Arm’s length goal2: I will learn two instruments in the next two years.
Step 3: Break it down to specific measurable objectives
Help your child to avoid the new-year resolution syndrome. People put in place such amazing goals and never fulfill them because they give up a few weeks or months into the year. It can be so hard to reach goals that often feel huge because it’s hard to know where to begin. Teach your daughter to break her goals into smaller, specific, manageable and measurable steps.
A good goal should be specific. Children love to generalize when it comes to setting goals – something like what my daughter would say, “I want to be the best professional swimmer.” But what does that mean? How can that be measured? For this, you can ask your daughter to do a little more research on how/what can be measured. The feedback would look something like, “I want to do 100m butterfly at 50 seconds.”
Measurable objective1: Next holiday I will visit XYZ children’s home in Garden Estate. I will ask my parent to write to them to enquire about the available volunteer needs they have.
Measurable objective2: I will join WXY music school to start with guitar lessons.
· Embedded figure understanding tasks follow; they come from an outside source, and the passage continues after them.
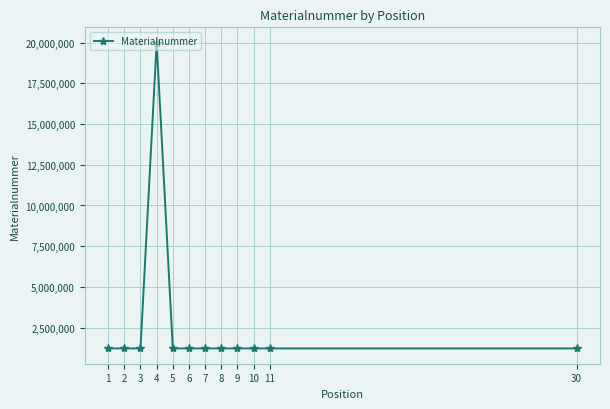

True or false: the data shows 1223737 at 5.

True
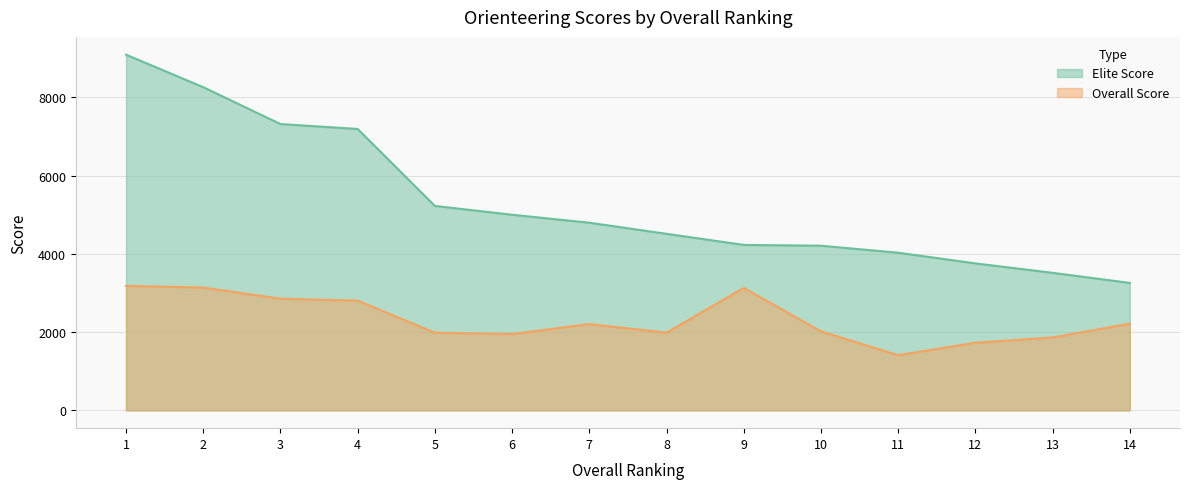

True or false: Overall Score has a value of 2409.3 at 12.

False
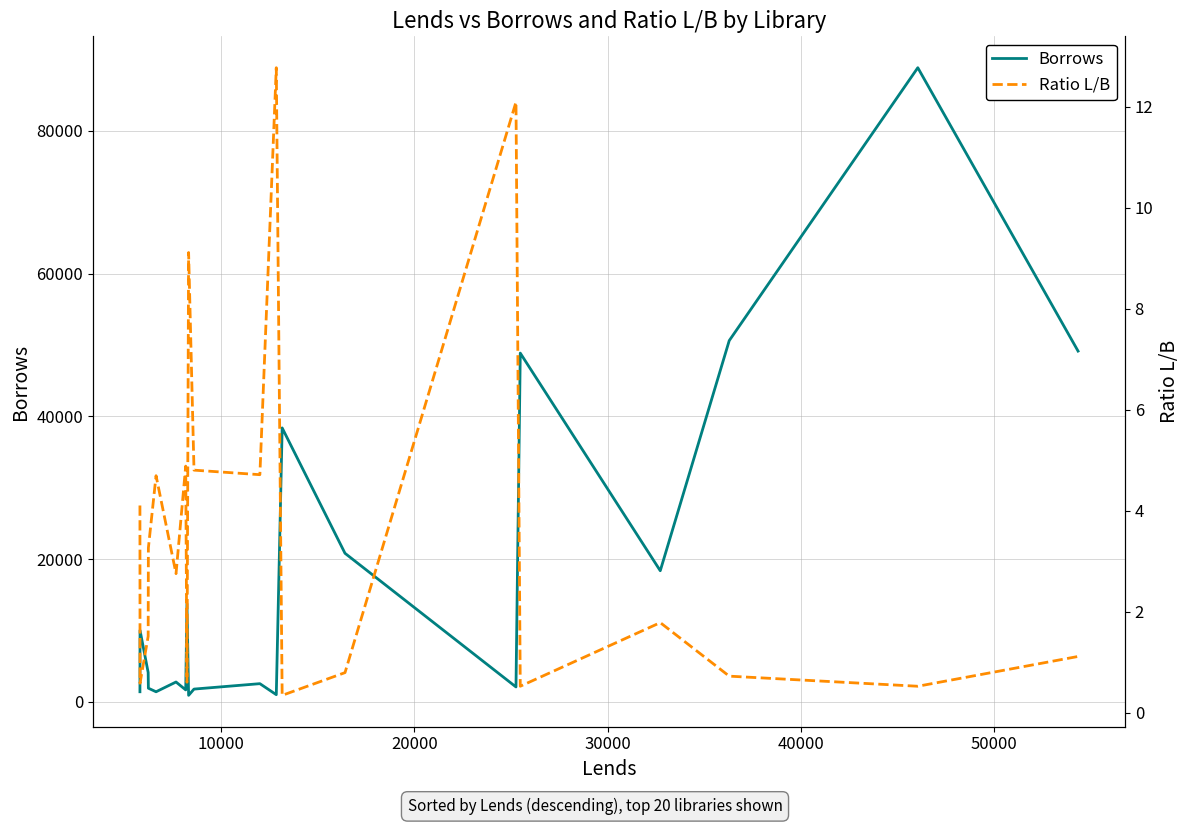

What is the highest value of the Borrows series?

88857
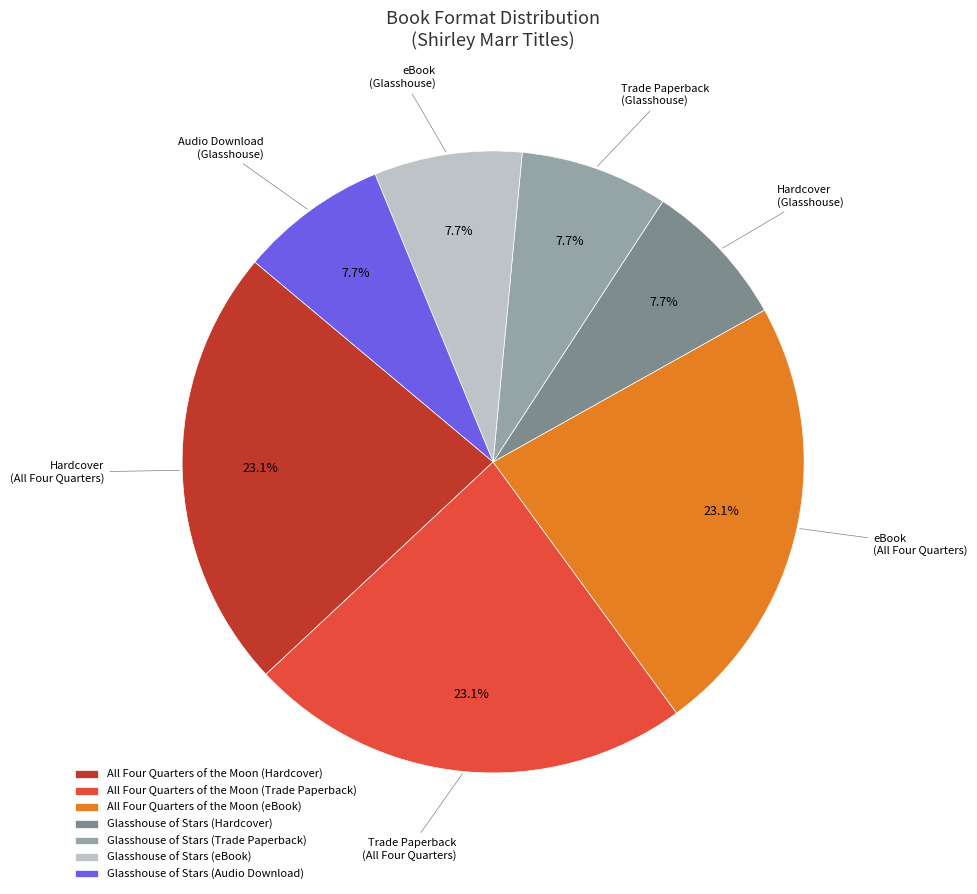

Is the sum of All Four Quarters of the Moon (eBook) and Glasshouse of Stars (Audio Download) greater than half?

No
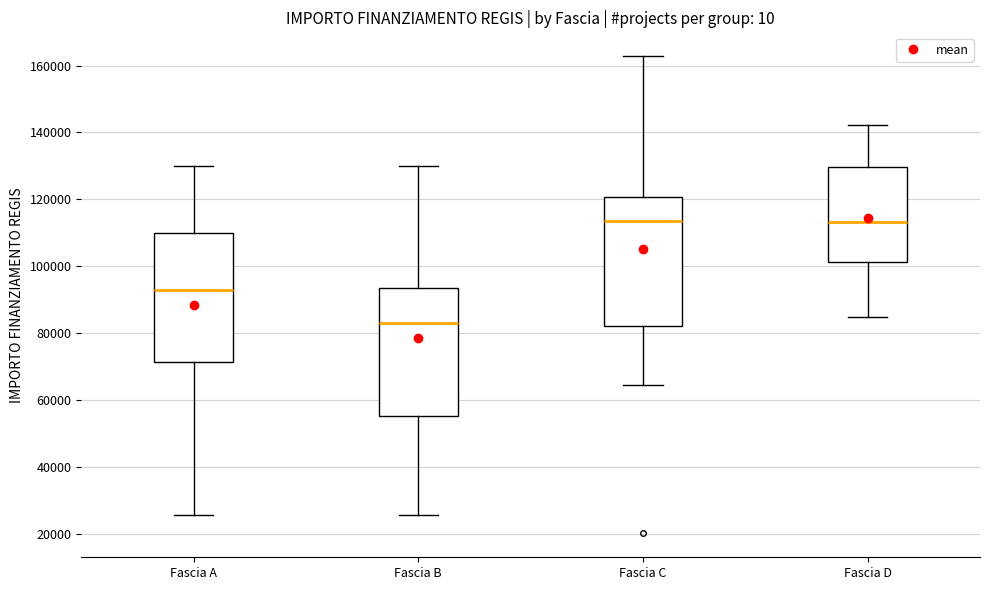

Which box has the lowest median line?

Fascia B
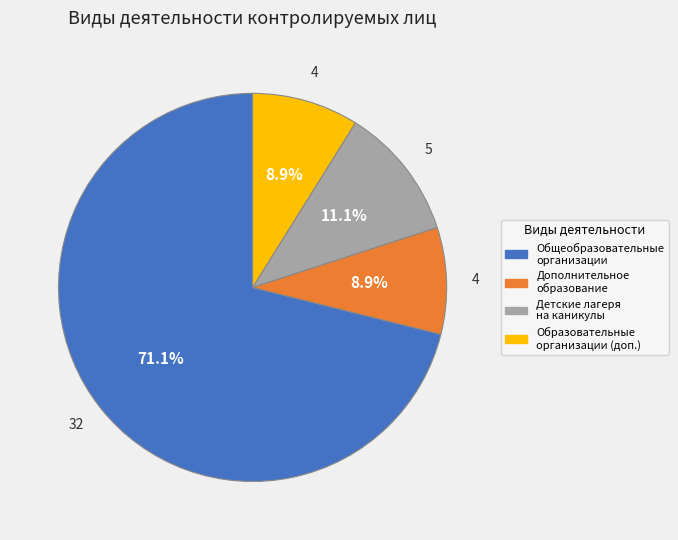

Is there a majority slice in this chart?

Yes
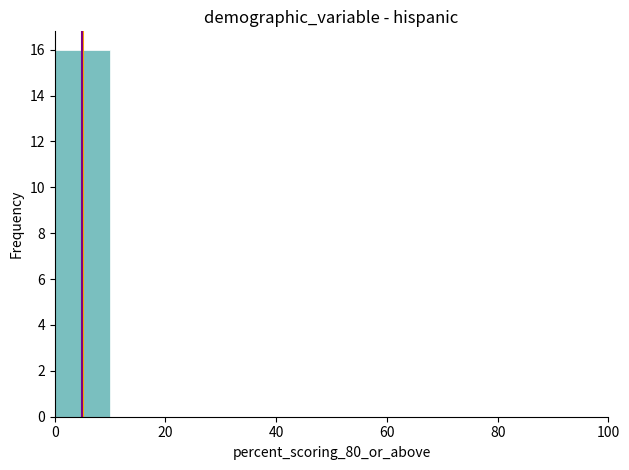

How tall is the bar that spans 0 to 10 on the x-axis? The values are not printed on the chart, so give them approximately, as read against the axis.

16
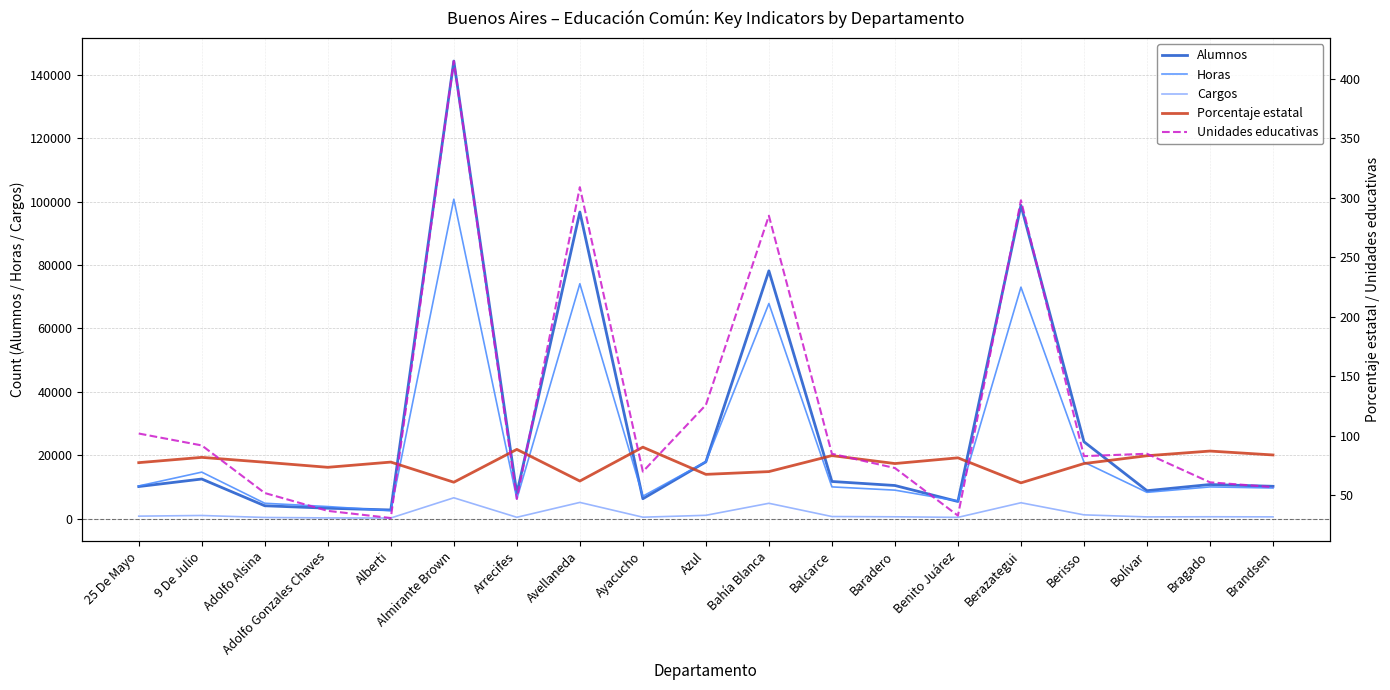

True or false: Porcentaje estatal has a value of 21.6 at Balcarce.

False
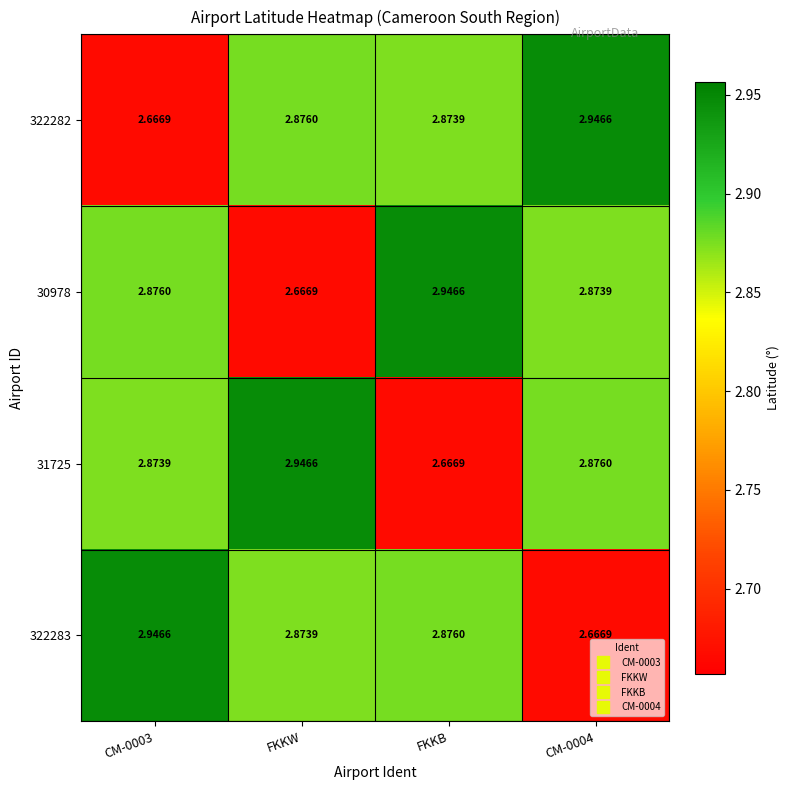

At which label does 30978 reach its peak?

FKKB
I will talk with my parents to discuss tuition fees, time needed and where I should be in three months time.
Step 4: Monitoring and Evaluation
I know Monitoring & Evaluation (M&E) sounds like an NGO terminology but it’s not. Your greatest contribution to your daughter’s success is pegged on this point – off course it’s based on the fact that you helped her set the right goals. Due to the fallen nature, left on their own children will do whatever pleases the body and soul. As an adult, you know that the body and soul like are earthly comforts. If we were to follow such, there would be no adverse development in the world today. Great impact and success calls for pushing the spirit, soul and body to lengths that are beyond current comfort zones.
Monitoring and Evaluation will help you guide your daughter in identifying what is working and what needs readjusting towards achieving the goals. When you do it on a weekly places, it will provide you with the necessary information needed to shape your daughter’s life’s purpose.
Monitoring goal1: Has your daughter asked for your help to contact XYZ children’s home? Has she researched to understand what the home is about? Has she made plans to create time to volunteer in the upcoming holidays? What else does she need to do to prepare adequately?
Monitoring goal2: Has your daughter checked out WXY music school? Does she understand time commitment needed? How will she contribute to her success there?
These are just examples of how you should help your daughter achieve success. Remember to celebrate small wins and milestones with her. For instance, when XYZ children’s home respond to her with volunteer opportunities, that’s a win. When WXY music school sends her communication with the tuition fees, that’s a win. The journey (process) to her achieving her goals is as important as the actual achievement.
I know we say ‘fix your eyes on the price’ but I say, in as much as that is important, the process is far much superior. There is so much you can teach her during the process that she can apply in other areas of life.
Over to you! Your daughter is counting on you.